Jurgen HabermasEdit

Copied from Stanford Philosophical Encyclopedia

Jürgen Habermas currently ranks as one of the most influential philosophers in the world. Bridging continental and Anglo-American traditions of thought, he has engaged in debates with thinkers as diverse as Gadamer and Putnam, Foucault and Rawls, Derrida and Brandom. His extensive written work addresses topics stretching from social-political theory to aesthetics, epistemology and language to philosophy of religion, and his ideas have significantly influenced not only philosophy but also political-legal thought, sociology, communication studies, argumentation theory and rhetoric, developmental psychology and theology. Moreover, he has figured prominently in Germany as a public intellectual, commenting on controversial issues of the day in German newspapers such as Die Zeit.

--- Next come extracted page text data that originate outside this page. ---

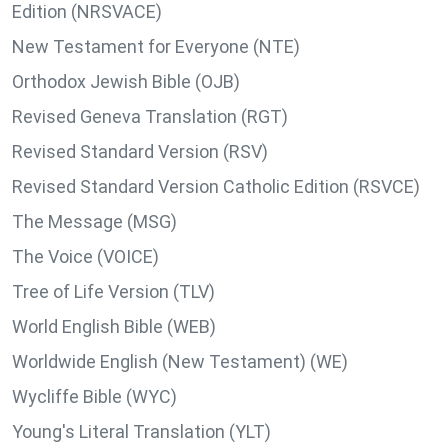
Edition (NRSVACE)
New Testament for Everyone (NTE)
Orthodox Jewish Bible (OJB)
Revised Geneva Translation (RGT)
Revised Standard Version (RSV)
Revised Standard Version Catholic Edition (RSVCE)
The Message (MSG)
The Voice (VOICE)
Tree of Life Version (TLV)
World English Bible (WEB)
Worldwide English (New Testament) (WE)
Wycliffe Bible (WYC)
Young's Literal Translation (YLT)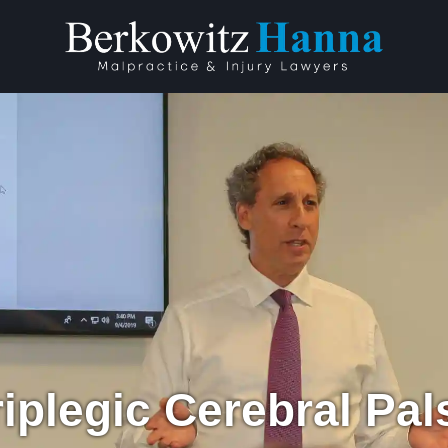
iplegic Cerebral Pa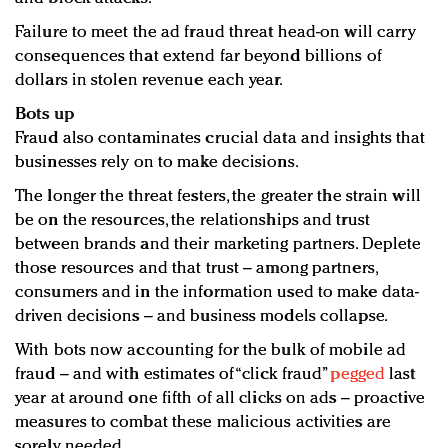
Failure to meet the ad fraud threat head-on will carry
consequences that extend far beyond billions of
dollars in stolen revenue each year.
Bots up
Fraud also contaminates crucial data and insights that
businesses rely on to make decisions.
The longer the threat festers, the greater the strain will
be on the resources, the relationships and trust
between brands and their marketing partners. Deplete
those resources and that trust – among partners,
consumers and in the information used to make data-
driven decisions – and business models collapse.
With bots now accounting for the bulk of mobile ad
fraud – and with estimates of “click fraud”
pegged
last
year at around one fifth of all clicks on ads – proactive
measures to combat these malicious activities are
sorely needed.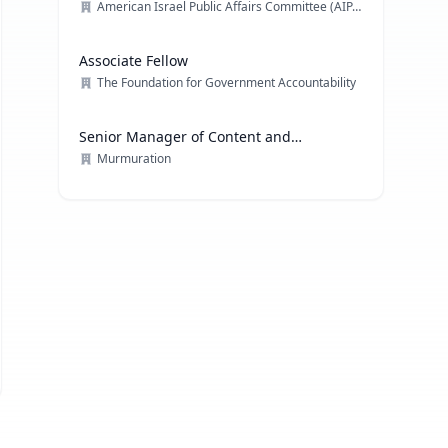
American Israel Public Affairs Committee (AIPAC)
Associate Fellow
The Foundation for Government Accountability
Senior Manager of Content and
Communications Strategy
Murmuration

The Structural Transformation of the Public Sphere [German: 1962 | English: 1989]Edit

Copied from Standford Philosophical Encyclopedia

This first text by Habermas is a detailed historical-sociological examination of the development of the bourgeois public sphere from its origins in the 18th century salons up to its transformation through the influence of capital-driven mass media. In his description of the salons we clearly see his interest in a communicative ideal that later would provide the core normative standard for his moral-political theory: the idea of inclusive critical discussion, free of social and economic pressures, in which interlocutors treat each other as equals in a cooperative attempt to reach an understanding on matters of common concern. As an ideal at the center of bourgeois culture, this kind of interchange was probably never fully realized; nonetheless, it “was not mere ideology” (1989, 160, also 36). As these small discussion societies grew into mass publics in the 19th century, however, ideas became commodities, assimilated to the economics of mass media consumption. Rather than give up on the idea of public reason, Habermas called for a socioinstitutionally feasible concept of public opinion-formation “that is historically meaningful, that normatively meets the requirements of the social-welfare state, and that is theoretically clear and empirically identifiable.” Such a concept “can be grounded only in the structural transformation of the public sphere itself and in the dimension of its development” (ibid., 244). His concluding sketch of such a concept (ibid., 244–48) already contains in outline the two-level model of democratic deliberation he later elaborates in his mature work on law and democracy, Between Facts and Norms (1996b; German ed., 1992b).